Saturday, May 21, 2016

News

Spring is a time for new beginnings, I guess. I feel like people are always looking for an excuse to start again in new years, new months, new moons, new seasons. They are all the same: false agendas we create for ourselves in hopes that we do all the things we said we were going to last year, last month, last moon cycle, or last season.

I try not to wrap myself up in a set schedule for new growth or opportunity. Instead, I like to stand still in the place I'm in, and take my new year, new month, new moon, or new season to reflect back on where I used to be, compared to where I am in that moment.

I created this blog to force myself into sharing my writing; it was the ice cold river I had been standing on a cliff above for so long, and I had to jump in. I began writing here in hopes I would say the things I've always wanted people to hear, but was too afraid to say. So far, it's worked. I'm still not sure if they're listening, though.

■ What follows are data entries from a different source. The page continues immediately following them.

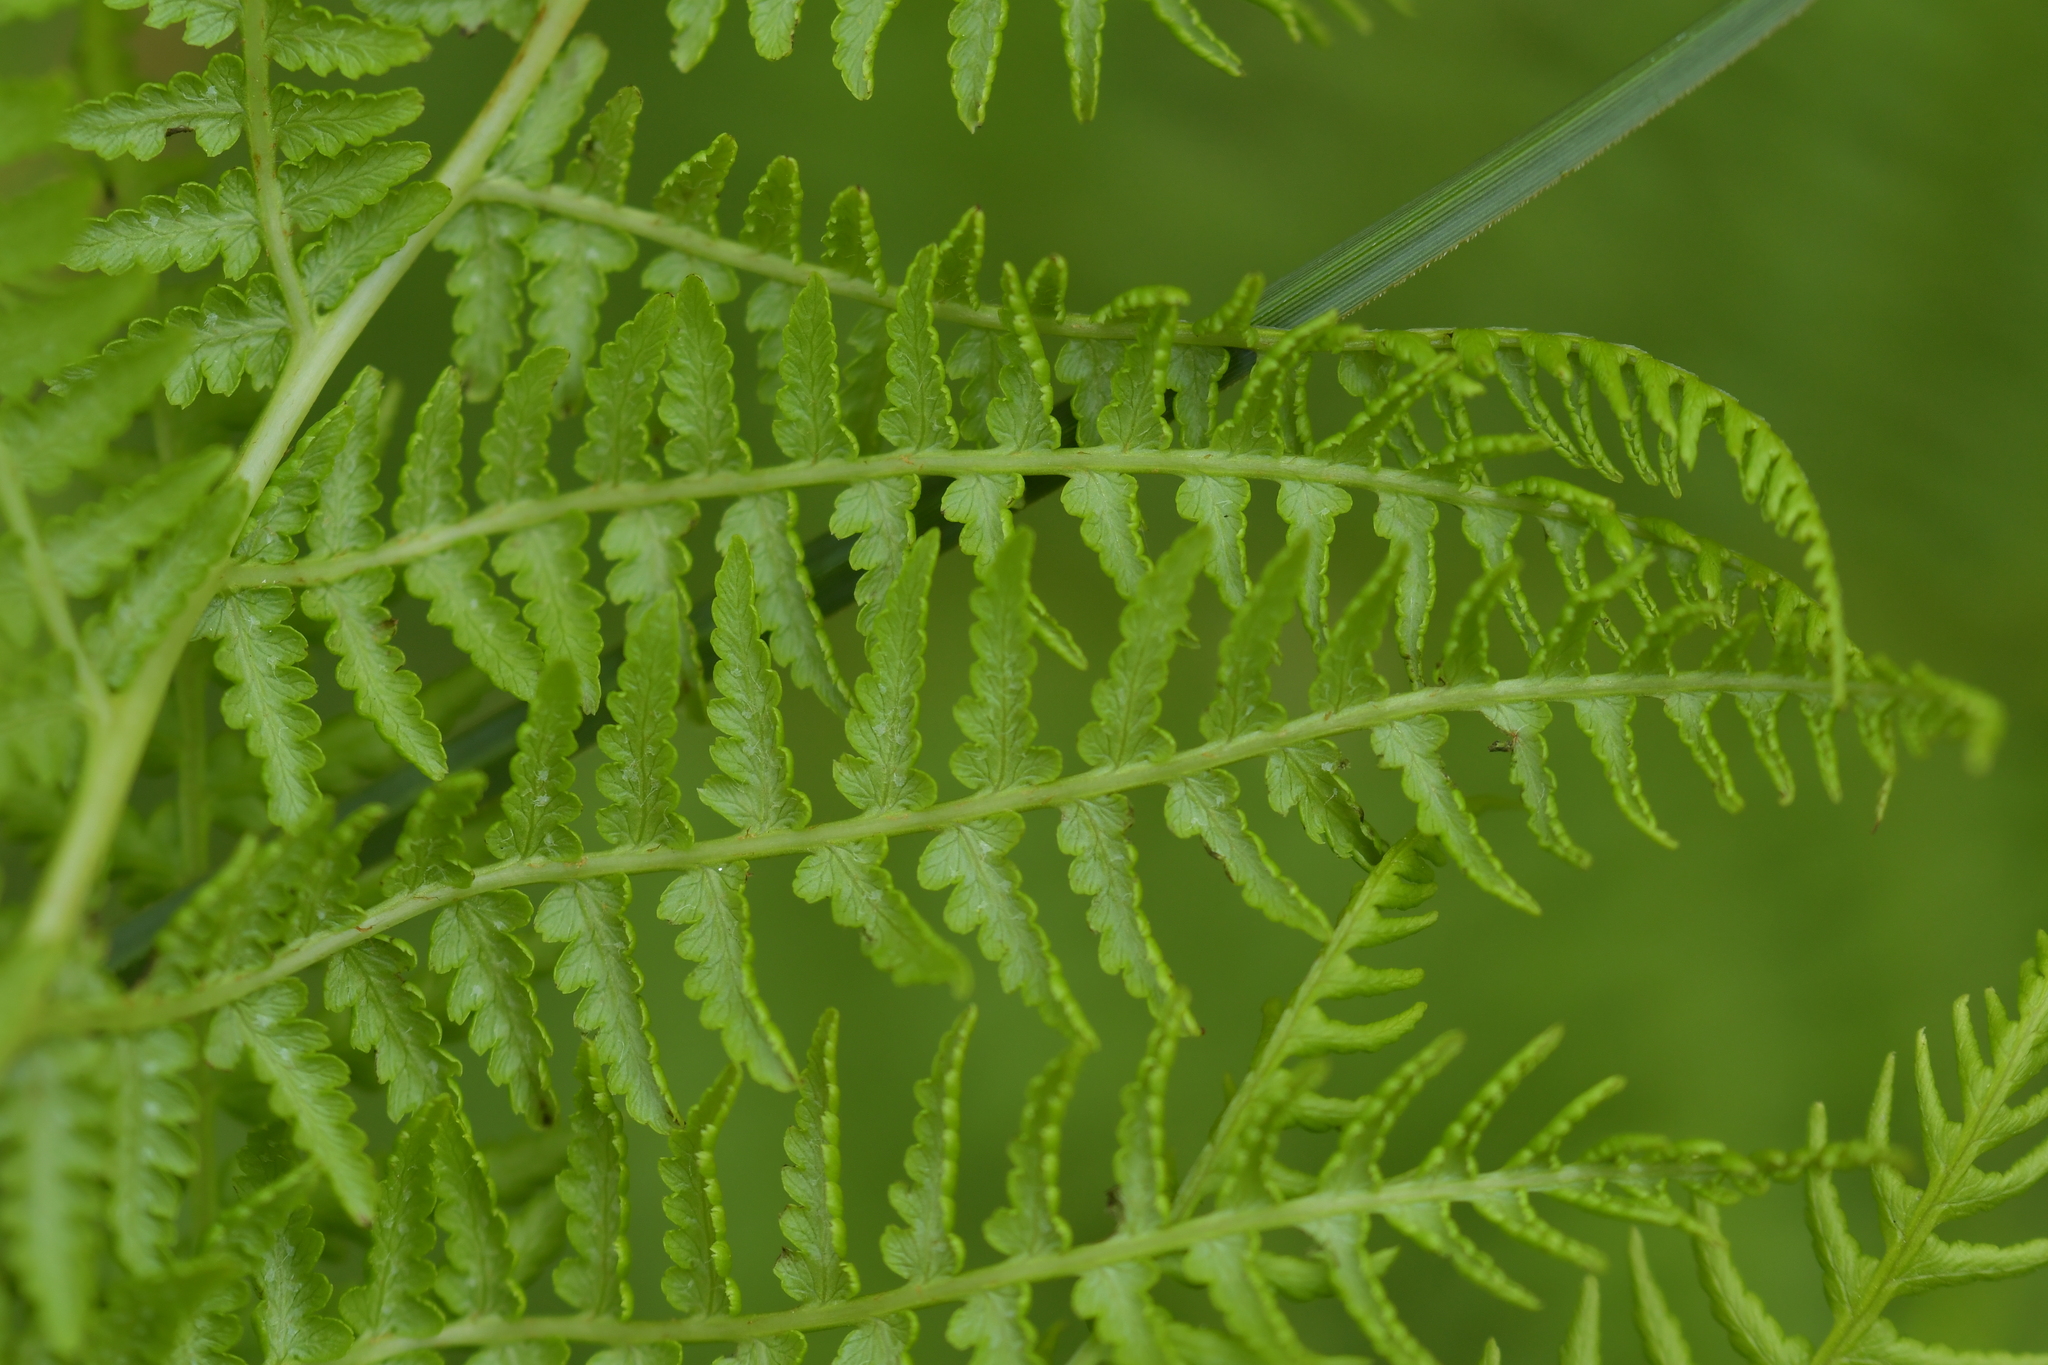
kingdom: Plantae
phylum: Tracheophyta
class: Polypodiopsida
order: Polypodiales
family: Athyriaceae
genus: Athyrium
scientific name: Athyrium filix-femina
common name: Lady fern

This blog was so minuscule at first; so simple. Yet, it is the public diary I have written in through some of the hardest years of my life. It has been a platform to share my most intimate thoughts and feelings, without fearing the very real possibility that people would judge and scrutinize it. Or worse, me.

This blog was created by a terrified, confused, and extremely lost eighteen-year-old girl, claiming it was her "Grown-Up Experience." She had no idea... she still doesn't.

She was just this kid, trying to make sense of her life through words. She still is, except now, she has more direction, more clarity, and less fear. I suppose that's really what "The Grown-Up Experience" is all about, right?